## TASK BRIEF:
Exact reproduction of every record is required, and pictures are to be excluded.

## LISTED ENTRIES:
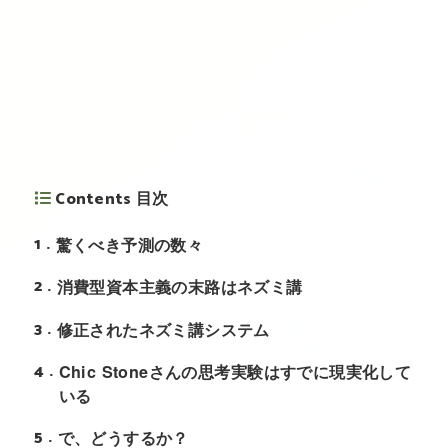
Contents 目次
1
驚くべき予測の数々
2
消費型資本主義の末路はネズミ講
3
修正されたネズミ講システム
4
Chic Stoneさんの思考実験はすでに現実化して
いる
5
で、どうするか？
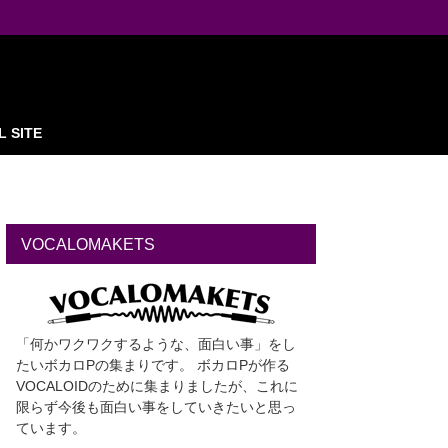
L SITE
VOCALOMAKETS
「何かワクワクするような、面白い事」をし
たいボカロPの集まりです。 ボカロPが作る
VOCALOIDのために集まりましたが、これに
限らず今後も面白い事をしていきたいと思っ
ています。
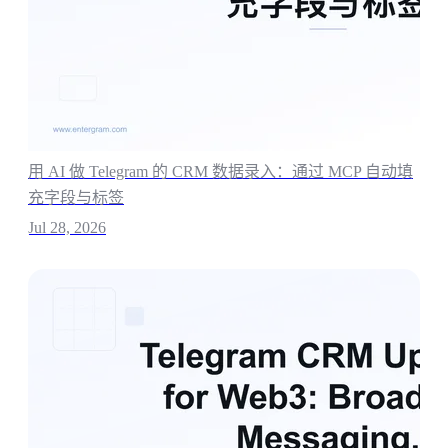
用 AI 做 Telegram 的 CRM 数据录入：通过 MCP 自动填
充字段与标签
Jul 28, 2026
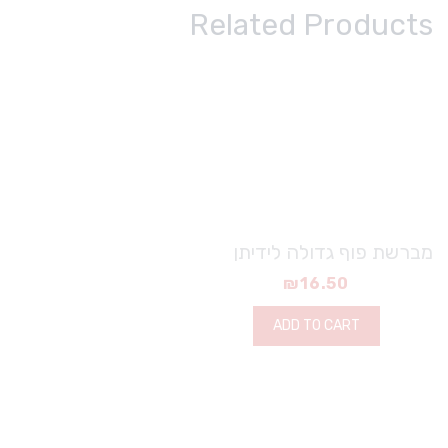
Related Products
מברשת פוף גדולה לידיתן
₪
16.50
ADD TO CART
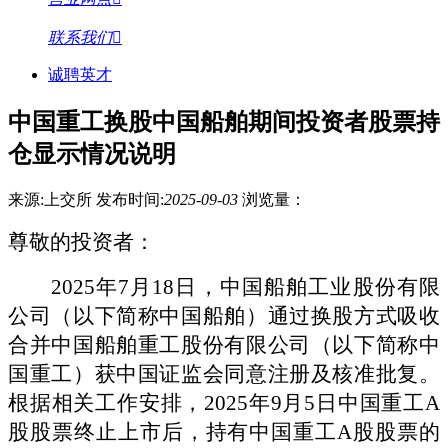
联系我们
诚聘英才
中国重工换股中国船舶期间投资者股票持
仓显示情况说明
来源:上交所
发布时间:
2025-09-03
浏览量：
尊敬的投资者：
2025年7月18
日
，中国船舶工业股份有限
公司（以下简称中国船舶）通过换股方式吸收
合并中国船舶重工股份有限公司（以下简称中
国重工）获中国证监会同意注册及核准批复。
根据相关工作安排，
2025年9月5日中国重工A
股股票终止上市后，持有中国重工A股股票的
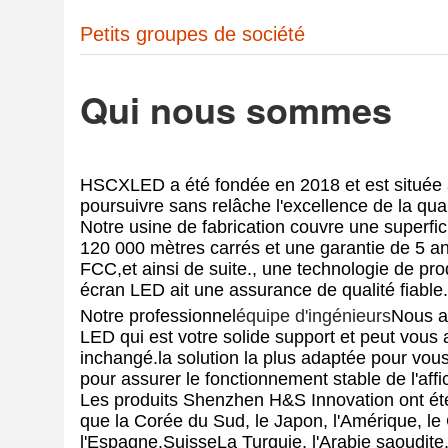
Petits groupes de société
Qui nous sommes
HSCXLED a été fondée en 2018 et est situé
poursuivre sans relâche l'excellence de la qual
Notre usine de fabrication couvre une superfi
120 000 mètres carrés et une garantie de 5 an
FCC,et ainsi de suite., une technologie de pr
écran LED ait une assurance de qualité fiable.
Notre professionnel
équipe d'ingénieurs
Nous a
LED qui est votre solide support et peut vous
inchangé.la solution la plus adaptée pour vou
pour assurer le fonctionnement stable de l'aff
Les produits Shenzhen H&S Innovation ont été 
que la Corée du Sud, le Japon, l'Amérique, le
l'Espagne.SuisseLa Turquie, l'Arabie saoudite, 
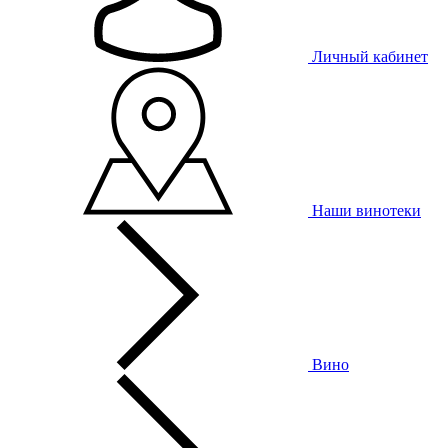
Личный кабинет
Наши винотеки
Вино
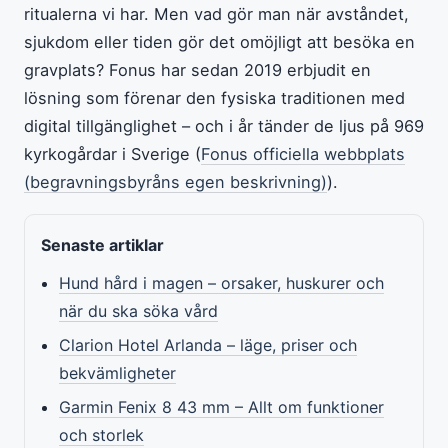
ritualerna vi har. Men vad gör man när avståndet,
sjukdom eller tiden gör det omöjligt att besöka en
gravplats? Fonus har sedan 2019 erbjudit en
lösning som förenar den fysiska traditionen med
digital tillgänglighet – och i år tänder de ljus på 969
kyrkogårdar i Sverige (
Fonus officiella webbplats
(begravningsbyråns egen beskrivning)
).
Senaste artiklar
Hund hård i magen – orsaker, huskurer och
när du ska söka vård
Clarion Hotel Arlanda – läge, priser och
bekvämligheter
Garmin Fenix 8 43 mm – Allt om funktioner
och storlek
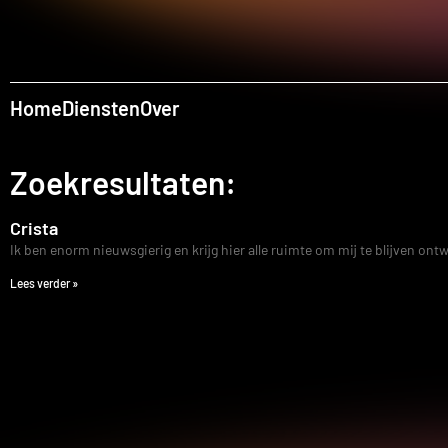
Home
Diensten
Over
Zoekresultaten:
Crista
Ik ben enorm nieuwsgierig en krijg hier alle ruimte om mij te blijven ont
Lees verder »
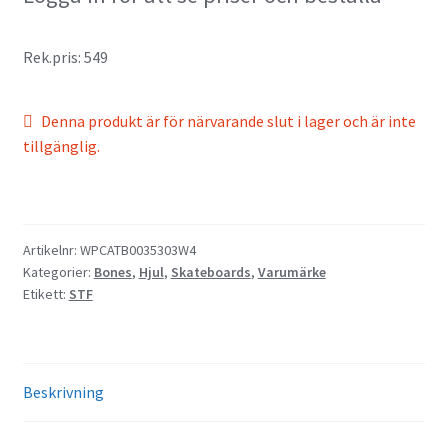
Rek.pris: 549
Denna produkt är för närvarande slut i lager och är inte
tillgänglig.
Artikelnr:
WPCATB0035303W4
Kategorier:
Bones
,
Hjul
,
Skateboards
,
Varumärke
Etikett:
STF
Beskrivning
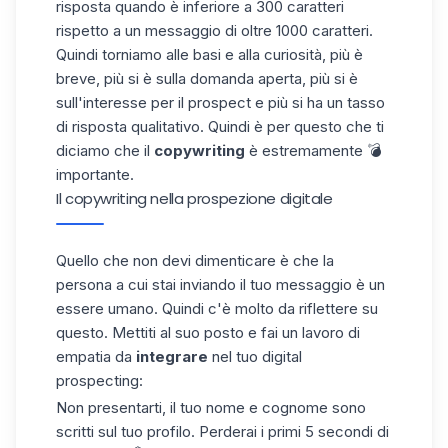
risposta quando è inferiore a 300 caratteri
rispetto a un messaggio di oltre 1000
caratteri
.
Quindi torniamo alle basi e alla curiosità, più è
breve, più si è sulla domanda aperta, più si è
sull'interesse per il prospect e più si ha un tasso
di risposta qualitativo. Quindi è per questo che ti
diciamo che il
copywriting
è estremamente 💣
importante.
Il copywriting nella prospezione digitale
Quello che non devi dimenticare è che la
persona a cui stai inviando il tuo messaggio è un
essere umano. Quindi c'è molto da riflettere su
questo. Mettiti al suo posto e fai un lavoro di
empatia da
integrare
nel tuo digital
prospecting
:
Non presentarti, il tuo nome e cognome sono
scritti sul tuo profilo. Perderai i primi 5 secondi di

## OUTPUT OF THE EXERCISE:
Contents 目次
1
驚くべき予測の数々
2
消費型資本主義の末路はネズミ講
3
修正されたネズミ講システム
4
Chic Stoneさんの思考実験はすでに現実化して
いる
5
で、どうするか？
L SITE
VOCALOMAKETS
「何かワクワクするような、面白い事」をし
たいボカロPの集まりです。 ボカロPが作る
VOCALOIDのために集まりましたが、これに
限らず今後も面白い事をしていきたいと思っ
ています。
用 AI 做 Telegram 的 CRM 数据录入：通过 MCP 自动填
充字段与标签
Jul 28, 2026
Related Products
מברשת פוף גדולה לידיתן
₪
16.50
ADD TO CART
联系我们
诚聘英才
中国重工换股中国船舶期间投资者股票持
仓显示情况说明
来源:上交所
发布时间:
2025-09-03
浏览量：
尊敬的投资者：
2025年7月18
日
，中国船舶工业股份有限
公司（以下简称中国船舶）通过换股方式吸收
合并中国船舶重工股份有限公司（以下简称中
国重工）获中国证监会同意注册及核准批复。
根据相关工作安排，
2025年9月5日中国重工A
股股票终止上市后，持有中国重工A股股票的
Petits groupes de société
Qui nous sommes
HSCXLED a été fondée en 2018 et est situé
poursuivre sans relâche l'excellence de la qual
Notre usine de fabrication couvre une superfi
120 000 mètres carrés et une garantie de 5 an
FCC,et ainsi de suite., une technologie de pr
écran LED ait une assurance de qualité fiable.
Notre professionnel
équipe d'ingénieurs
Nous a
LED qui est votre solide support et peut vous
inchangé.la solution la plus adaptée pour vou
pour assurer le fonctionnement stable de l'aff
Les produits Shenzhen H&S Innovation ont été 
que la Corée du Sud, le Japon, l'Amérique, le
l'Espagne.SuisseLa Turquie, l'Arabie saoudite, 
Личный кабинет
Наши винотеки
Вино
ritualerna vi har. Men vad gör man när avståndet,
sjukdom eller tiden gör det omöjligt att besöka en
gravplats? Fonus har sedan 2019 erbjudit en
lösning som förenar den fysiska traditionen med
digital tillgänglighet – och i år tänder de ljus på 969
kyrkogårdar i Sverige (
Fonus officiella webbplats
(begravningsbyråns egen beskrivning)
).
Senaste artiklar
Hund hård i magen – orsaker, huskurer och
när du ska söka vård
Clarion Hotel Arlanda – läge, priser och
bekvämligheter
Garmin Fenix 8 43 mm – Allt om funktioner
och storlek
Home
Diensten
Over
Zoekresultaten:
Crista
Ik ben enorm nieuwsgierig en krijg hier alle ruimte om mij te blijven ont
Lees verder »
Rek.pris: 549
Denna produkt är för närvarande slut i lager och är inte
tillgänglig.
Artikelnr:
WPCATB0035303W4
Kategorier:
Bones
,
Hjul
,
Skateboards
,
Varumärke
Etikett:
STF
Beskrivning
risposta quando è inferiore a 300 caratteri
rispetto a un messaggio di oltre 1000
caratteri
.
Quindi torniamo alle basi e alla curiosità, più è
breve, più si è sulla domanda aperta, più si è
sull'interesse per il prospect e più si ha un tasso
di risposta qualitativo. Quindi è per questo che ti
diciamo che il
copywriting
è estremamente 💣
importante.
Il copywriting nella prospezione digitale
Quello che non devi dimenticare è che la
persona a cui stai inviando il tuo messaggio è un
essere umano. Quindi c'è molto da riflettere su
questo. Mettiti al suo posto e fai un lavoro di
empatia da
integrare
nel tuo digital
prospecting
:
Non presentarti, il tuo nome e cognome sono
scritti sul tuo profilo. Perderai i primi 5 secondi di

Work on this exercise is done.